The total number of scans on identified individual adult and subadult males (>10 years) ranged from 5 to 119 with a mean (± SE) of 32.60 (±11.83) and that on identified herds from 4 to 560 with a mean (± SE) of 238 (±61.10). We have, however, chosen individual adult and subadult males with a minimum number of 35 scans and 8.75 h of observation on each individual and herds with 419 scans and 104.75 h of observation on each herd for further analysis. As an example, let us consider a particular classification tree shown in Figure 8. This tree depicts decision-making among our study adult and subadult male elephants, either when Solitary or in AMG, in response to resource availability and human disturbance measured on ordinal scales.
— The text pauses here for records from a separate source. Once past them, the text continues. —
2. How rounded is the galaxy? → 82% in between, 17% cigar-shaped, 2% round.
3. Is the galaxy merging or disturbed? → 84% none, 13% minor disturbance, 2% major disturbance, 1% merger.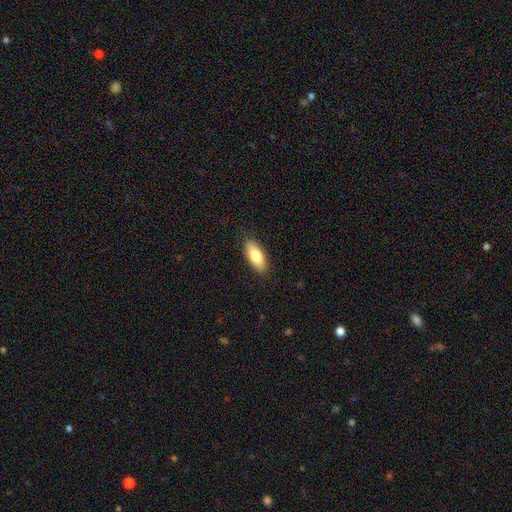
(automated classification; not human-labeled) A smooth galaxy with no disk features (79%) that is in between round and cigar-shaped (78%). Merging: none (88%).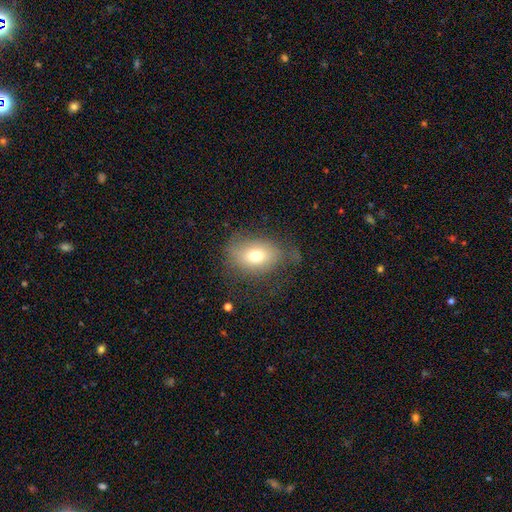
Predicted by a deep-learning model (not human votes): This appears to be a smooth galaxy with no disk features (69%) that is in between round and cigar-shaped (69%). Merging: none (57%).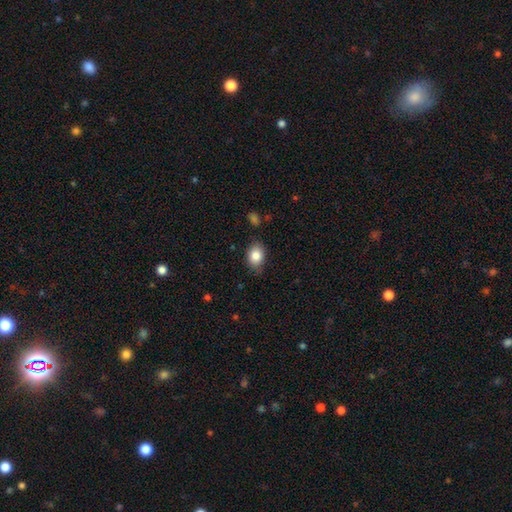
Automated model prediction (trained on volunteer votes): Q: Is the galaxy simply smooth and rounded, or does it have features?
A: smooth — 84%.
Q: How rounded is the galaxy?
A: in between — 72%.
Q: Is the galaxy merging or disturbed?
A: none — 79%.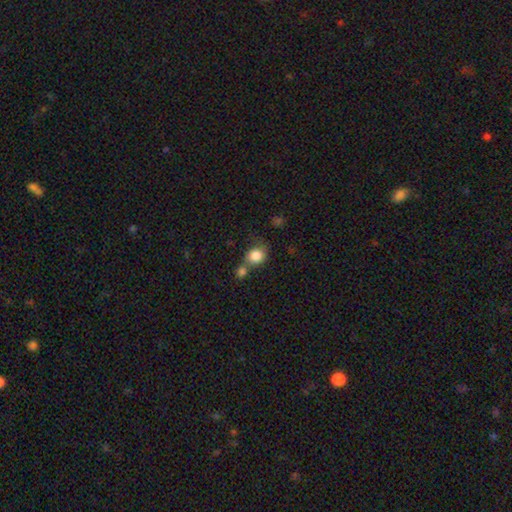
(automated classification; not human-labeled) smooth_or_featured: smooth (p=0.83) [alt: star or artifact p=0.09]
how_rounded: round (p=0.75) [alt: in between p=0.24]
merging: merger (p=0.40) [alt: none p=0.38]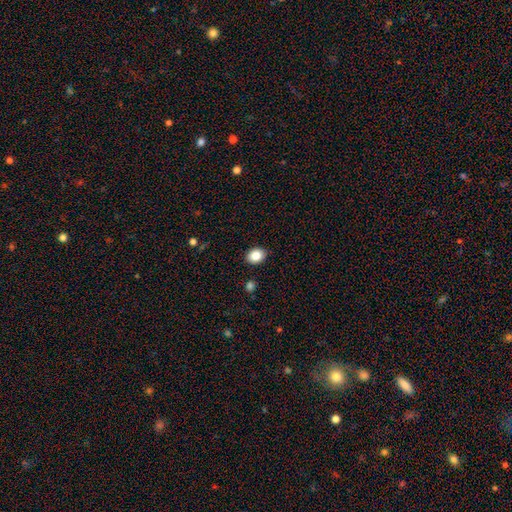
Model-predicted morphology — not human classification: Smooth or featured? Predicted: smooth (p=0.86). How rounded? Predicted: in between (p=0.59). Merging? Predicted: none (p=0.89).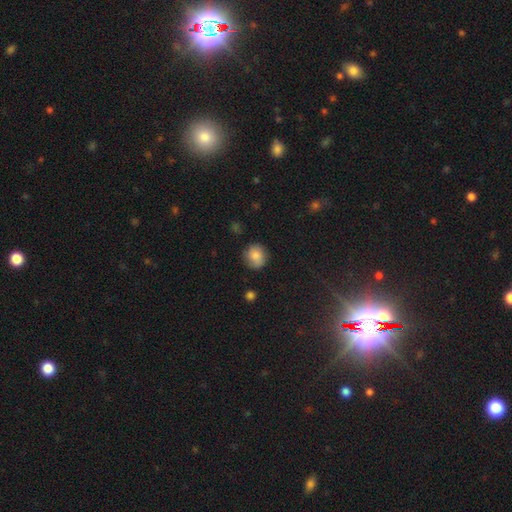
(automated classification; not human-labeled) A smooth galaxy with no disk features (81%) that is round (85%).

Vote fractions:
- Smooth or featured? smooth: 81% / featured or disk: 10% / star or artifact: 9%
- How rounded? round: 85% / in between: 14% / cigar-shaped: 1%
- Merging? none: 79% / minor disturbance: 15% / major disturbance: 4% / merger: 2%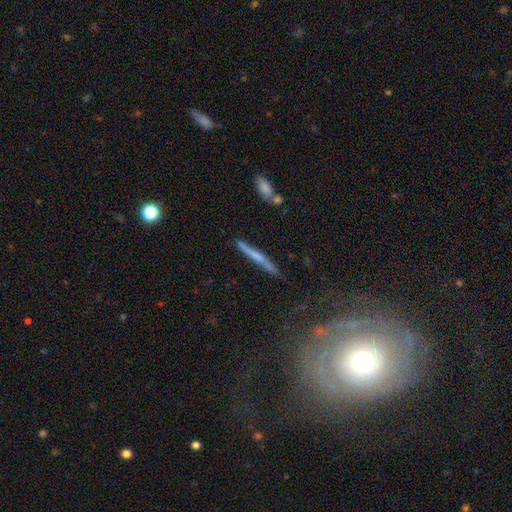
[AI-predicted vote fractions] This appears to be a featured or disk galaxy (54%) viewed edge-on (96%) with no central bulge (51%). Merging: none (83%).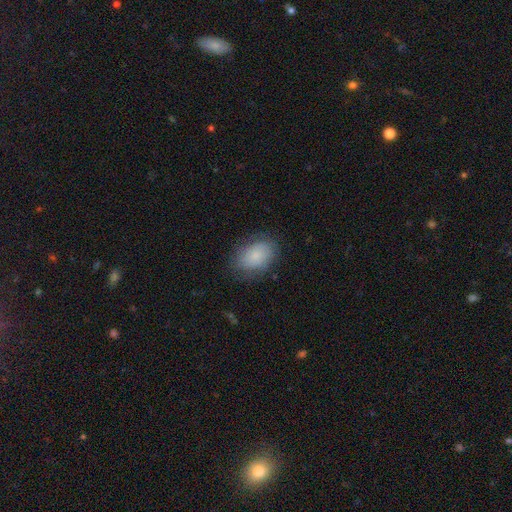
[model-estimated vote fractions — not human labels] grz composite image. It shows a smooth galaxy with no disk features (78%) that is in between round and cigar-shaped (82%). Merging: none (75%).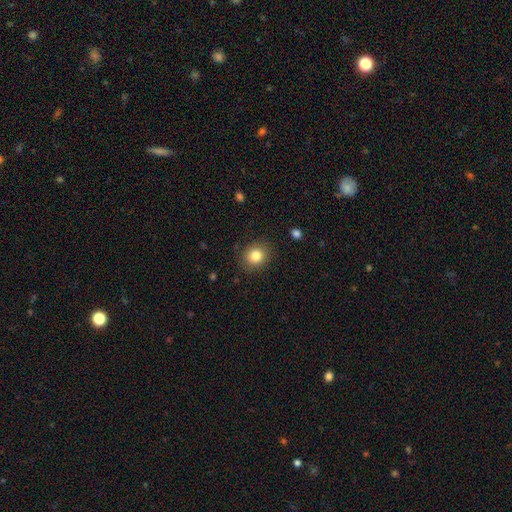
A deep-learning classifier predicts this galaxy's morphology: A smooth galaxy with no disk features (83%) that is round (73%). Merging: none (88%).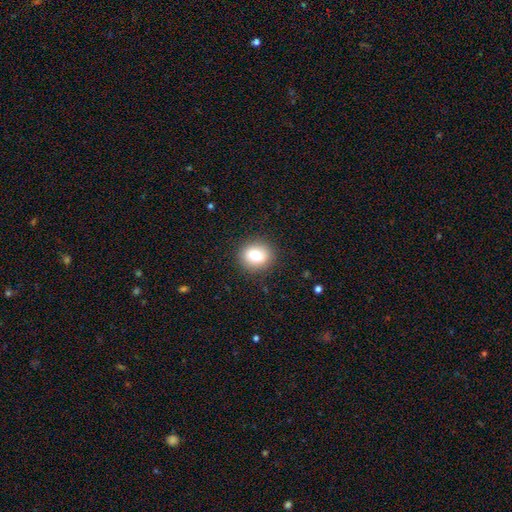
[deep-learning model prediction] Smooth or featured?
  - smooth: 78% *
  - featured or disk: 12%
  - star or artifact: 10%
How rounded?
  - round: 74% *
  - in between: 25%
  - cigar-shaped: 1%
Merging?
  - none: 89% *
  - minor disturbance: 7%
  - major disturbance: 3%
  - merger: 1%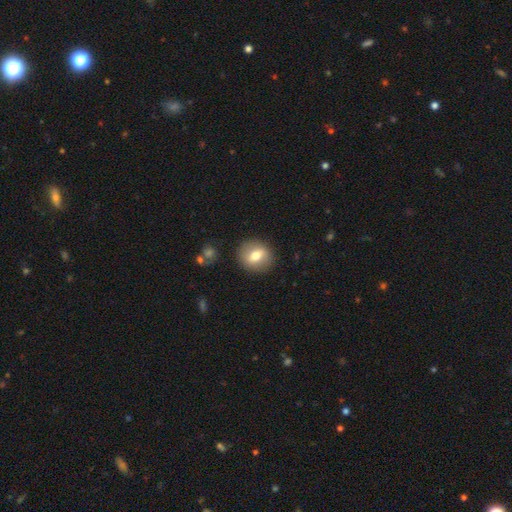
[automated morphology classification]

The adult male VKT displayed a high propensity to occur in high-disturbance areas (Node 1) as compared to the other males and his behavior did not change even when he associated independently with other conspecific individuals. Two other males, SID and Stalker, in contrast, clearly differed in their residence time in different habitats as a function of the group in which they occurred (Node 2, p = 0.004). For example, when these males were solitary, they preferentially occurred in low-disturbance areas (Node 3); when in AMG, however, they increased their propensity to occur in high-disturbance areas (G-test of independence, G = 17.11, df = 2, p<0.001). When decision-making by SID and Stalker was considered in relation to a different ecological variable, forage availability, however, they showed an increased propensity to spend significantly higher residence time in high-forage areas when compared to VKT (Node1). When in AMG, however, SID showed a tendency to spend more time in low-forage areas as compared to Stalker (G = 14.30, df = 2, p<0.001). Figure S5 lists the classification trees that reveal variability in residence time displayed by individual adult and subadult male elephants under water- and shade availability.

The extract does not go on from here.